Given records =>
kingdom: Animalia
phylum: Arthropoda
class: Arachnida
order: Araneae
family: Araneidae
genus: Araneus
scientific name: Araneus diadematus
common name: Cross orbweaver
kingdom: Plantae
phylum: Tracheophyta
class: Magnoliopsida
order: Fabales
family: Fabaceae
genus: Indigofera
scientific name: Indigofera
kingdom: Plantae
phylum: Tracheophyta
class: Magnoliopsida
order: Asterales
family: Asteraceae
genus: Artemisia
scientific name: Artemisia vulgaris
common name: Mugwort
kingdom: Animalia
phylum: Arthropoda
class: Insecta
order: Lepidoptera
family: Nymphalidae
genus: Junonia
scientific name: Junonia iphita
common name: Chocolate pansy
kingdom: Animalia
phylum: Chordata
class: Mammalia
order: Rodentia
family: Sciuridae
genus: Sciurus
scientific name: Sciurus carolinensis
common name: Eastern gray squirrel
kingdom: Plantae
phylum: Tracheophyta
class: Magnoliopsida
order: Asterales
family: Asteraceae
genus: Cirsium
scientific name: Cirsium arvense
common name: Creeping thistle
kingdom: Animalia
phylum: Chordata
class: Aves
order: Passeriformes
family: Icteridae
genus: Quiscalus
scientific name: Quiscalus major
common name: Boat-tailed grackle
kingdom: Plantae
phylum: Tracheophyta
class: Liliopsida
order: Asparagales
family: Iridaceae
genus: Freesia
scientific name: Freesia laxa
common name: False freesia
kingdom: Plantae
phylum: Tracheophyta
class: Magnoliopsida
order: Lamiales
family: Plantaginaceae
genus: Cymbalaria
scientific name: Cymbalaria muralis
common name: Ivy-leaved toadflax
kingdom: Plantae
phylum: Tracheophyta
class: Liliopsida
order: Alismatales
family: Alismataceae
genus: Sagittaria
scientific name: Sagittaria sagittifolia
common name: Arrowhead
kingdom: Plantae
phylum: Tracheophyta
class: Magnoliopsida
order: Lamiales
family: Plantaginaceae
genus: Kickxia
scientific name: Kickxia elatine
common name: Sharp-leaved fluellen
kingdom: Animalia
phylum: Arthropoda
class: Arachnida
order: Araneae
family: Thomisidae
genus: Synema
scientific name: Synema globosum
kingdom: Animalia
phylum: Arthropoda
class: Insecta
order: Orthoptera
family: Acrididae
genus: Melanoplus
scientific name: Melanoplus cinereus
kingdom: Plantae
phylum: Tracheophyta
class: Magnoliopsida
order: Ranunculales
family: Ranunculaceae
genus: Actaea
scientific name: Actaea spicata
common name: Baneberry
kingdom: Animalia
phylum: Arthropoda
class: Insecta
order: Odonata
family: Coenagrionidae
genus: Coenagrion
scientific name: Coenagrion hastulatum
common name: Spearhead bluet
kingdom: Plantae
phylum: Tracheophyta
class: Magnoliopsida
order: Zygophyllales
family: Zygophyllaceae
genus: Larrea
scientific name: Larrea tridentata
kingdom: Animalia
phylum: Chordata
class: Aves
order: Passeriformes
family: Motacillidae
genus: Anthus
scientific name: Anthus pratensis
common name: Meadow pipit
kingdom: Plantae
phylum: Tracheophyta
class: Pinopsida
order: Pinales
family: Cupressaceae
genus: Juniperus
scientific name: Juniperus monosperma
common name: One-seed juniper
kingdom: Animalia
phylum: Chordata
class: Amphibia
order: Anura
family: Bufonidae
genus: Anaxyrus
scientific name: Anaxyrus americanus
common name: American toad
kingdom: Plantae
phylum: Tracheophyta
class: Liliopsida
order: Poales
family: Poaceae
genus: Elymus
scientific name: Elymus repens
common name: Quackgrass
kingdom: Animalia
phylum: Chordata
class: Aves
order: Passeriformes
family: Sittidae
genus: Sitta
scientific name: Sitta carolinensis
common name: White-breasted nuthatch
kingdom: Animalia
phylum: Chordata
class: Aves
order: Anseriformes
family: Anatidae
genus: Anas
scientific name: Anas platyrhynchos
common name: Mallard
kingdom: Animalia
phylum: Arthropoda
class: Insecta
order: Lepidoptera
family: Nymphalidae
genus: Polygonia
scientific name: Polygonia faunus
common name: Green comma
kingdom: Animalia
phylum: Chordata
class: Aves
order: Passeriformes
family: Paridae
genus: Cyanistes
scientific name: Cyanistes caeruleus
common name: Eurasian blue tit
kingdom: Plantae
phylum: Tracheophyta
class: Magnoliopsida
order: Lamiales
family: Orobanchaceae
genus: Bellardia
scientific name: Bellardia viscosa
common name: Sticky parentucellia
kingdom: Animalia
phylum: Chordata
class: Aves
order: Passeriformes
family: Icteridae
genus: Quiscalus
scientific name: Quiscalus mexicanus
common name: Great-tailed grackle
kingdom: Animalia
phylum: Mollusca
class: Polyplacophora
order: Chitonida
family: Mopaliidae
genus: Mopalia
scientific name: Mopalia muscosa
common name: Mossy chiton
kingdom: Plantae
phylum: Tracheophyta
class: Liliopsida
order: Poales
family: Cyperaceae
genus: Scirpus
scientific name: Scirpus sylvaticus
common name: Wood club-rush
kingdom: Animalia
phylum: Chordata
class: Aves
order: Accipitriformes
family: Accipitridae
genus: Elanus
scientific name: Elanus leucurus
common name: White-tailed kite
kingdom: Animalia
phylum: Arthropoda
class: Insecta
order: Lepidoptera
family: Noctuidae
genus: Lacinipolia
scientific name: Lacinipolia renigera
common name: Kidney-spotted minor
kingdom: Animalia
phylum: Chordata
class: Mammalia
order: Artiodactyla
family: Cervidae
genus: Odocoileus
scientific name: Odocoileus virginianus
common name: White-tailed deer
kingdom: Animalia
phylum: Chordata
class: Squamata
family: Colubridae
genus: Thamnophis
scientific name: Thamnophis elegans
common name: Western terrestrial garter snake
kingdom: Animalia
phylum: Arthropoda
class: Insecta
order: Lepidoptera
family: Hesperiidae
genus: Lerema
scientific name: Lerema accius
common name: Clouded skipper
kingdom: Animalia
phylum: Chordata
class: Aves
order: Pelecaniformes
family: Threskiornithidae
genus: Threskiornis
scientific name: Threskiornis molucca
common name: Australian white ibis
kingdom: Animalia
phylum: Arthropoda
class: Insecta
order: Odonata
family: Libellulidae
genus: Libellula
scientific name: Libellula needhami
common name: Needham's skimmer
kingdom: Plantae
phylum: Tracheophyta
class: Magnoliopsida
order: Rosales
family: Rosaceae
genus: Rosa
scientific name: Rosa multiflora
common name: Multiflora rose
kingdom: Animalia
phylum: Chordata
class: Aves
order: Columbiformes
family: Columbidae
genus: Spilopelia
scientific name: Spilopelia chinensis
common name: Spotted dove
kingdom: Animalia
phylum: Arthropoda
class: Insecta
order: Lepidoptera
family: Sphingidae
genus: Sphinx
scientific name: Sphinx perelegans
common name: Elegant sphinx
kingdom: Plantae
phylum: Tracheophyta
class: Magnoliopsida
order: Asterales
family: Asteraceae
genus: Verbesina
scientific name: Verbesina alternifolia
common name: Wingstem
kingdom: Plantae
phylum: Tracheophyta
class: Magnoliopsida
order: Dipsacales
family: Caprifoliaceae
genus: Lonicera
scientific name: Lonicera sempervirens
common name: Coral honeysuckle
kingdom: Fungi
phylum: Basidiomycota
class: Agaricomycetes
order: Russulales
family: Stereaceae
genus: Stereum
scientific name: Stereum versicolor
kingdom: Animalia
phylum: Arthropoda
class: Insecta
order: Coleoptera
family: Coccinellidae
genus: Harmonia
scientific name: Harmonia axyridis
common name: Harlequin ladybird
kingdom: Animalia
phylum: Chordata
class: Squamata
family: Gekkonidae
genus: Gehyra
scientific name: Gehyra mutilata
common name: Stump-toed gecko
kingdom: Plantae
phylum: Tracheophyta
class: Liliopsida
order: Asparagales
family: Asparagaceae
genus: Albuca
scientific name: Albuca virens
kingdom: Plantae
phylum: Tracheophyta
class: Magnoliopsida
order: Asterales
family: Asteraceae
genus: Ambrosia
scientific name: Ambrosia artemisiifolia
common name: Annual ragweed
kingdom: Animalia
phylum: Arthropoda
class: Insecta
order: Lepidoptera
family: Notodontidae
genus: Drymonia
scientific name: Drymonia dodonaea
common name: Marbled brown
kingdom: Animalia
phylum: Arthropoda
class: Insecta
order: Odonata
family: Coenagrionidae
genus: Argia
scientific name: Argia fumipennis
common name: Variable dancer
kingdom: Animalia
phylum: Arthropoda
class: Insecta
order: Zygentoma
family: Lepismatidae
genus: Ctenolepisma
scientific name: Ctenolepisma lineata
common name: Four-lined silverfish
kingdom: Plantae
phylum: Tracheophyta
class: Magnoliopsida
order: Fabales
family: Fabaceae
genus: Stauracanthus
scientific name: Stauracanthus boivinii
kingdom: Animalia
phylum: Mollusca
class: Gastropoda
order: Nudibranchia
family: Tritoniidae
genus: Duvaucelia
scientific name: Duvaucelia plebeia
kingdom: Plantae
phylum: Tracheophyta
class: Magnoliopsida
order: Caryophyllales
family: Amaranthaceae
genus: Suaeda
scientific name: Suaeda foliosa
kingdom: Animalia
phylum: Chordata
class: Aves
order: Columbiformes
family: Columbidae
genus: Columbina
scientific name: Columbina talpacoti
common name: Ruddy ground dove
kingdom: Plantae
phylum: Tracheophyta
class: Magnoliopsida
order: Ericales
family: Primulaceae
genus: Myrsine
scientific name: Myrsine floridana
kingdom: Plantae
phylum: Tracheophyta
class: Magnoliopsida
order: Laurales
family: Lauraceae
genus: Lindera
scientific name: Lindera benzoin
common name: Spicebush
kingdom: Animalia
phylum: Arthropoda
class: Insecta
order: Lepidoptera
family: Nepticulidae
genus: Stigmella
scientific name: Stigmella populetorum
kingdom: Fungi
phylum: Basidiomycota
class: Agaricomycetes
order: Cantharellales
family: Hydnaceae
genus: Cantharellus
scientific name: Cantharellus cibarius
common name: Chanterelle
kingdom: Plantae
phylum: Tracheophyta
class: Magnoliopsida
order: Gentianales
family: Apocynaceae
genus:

Written exercise => Rewrite the lines starting at the one containing "genus: Scirpus" and ending at the one containing "family: Hesperiidae", putting "vernacular name" in place of each "common name" and leaving everything else unchanged.

Finished exercise =>
genus: Scirpus
scientific name: Scirpus sylvaticus
vernacular name: Wood club-rush
kingdom: Animalia
phylum: Chordata
class: Aves
order: Accipitriformes
family: Accipitridae
genus: Elanus
scientific name: Elanus leucurus
vernacular name: White-tailed kite
kingdom: Animalia
phylum: Arthropoda
class: Insecta
order: Lepidoptera
family: Noctuidae
genus: Lacinipolia
scientific name: Lacinipolia renigera
vernacular name: Kidney-spotted minor
kingdom: Animalia
phylum: Chordata
class: Mammalia
order: Artiodactyla
family: Cervidae
genus: Odocoileus
scientific name: Odocoileus virginianus
vernacular name: White-tailed deer
kingdom: Animalia
phylum: Chordata
class: Squamata
family: Colubridae
genus: Thamnophis
scientific name: Thamnophis elegans
vernacular name: Western terrestrial garter snake
kingdom: Animalia
phylum: Arthropoda
class: Insecta
order: Lepidoptera
family: Hesperiidae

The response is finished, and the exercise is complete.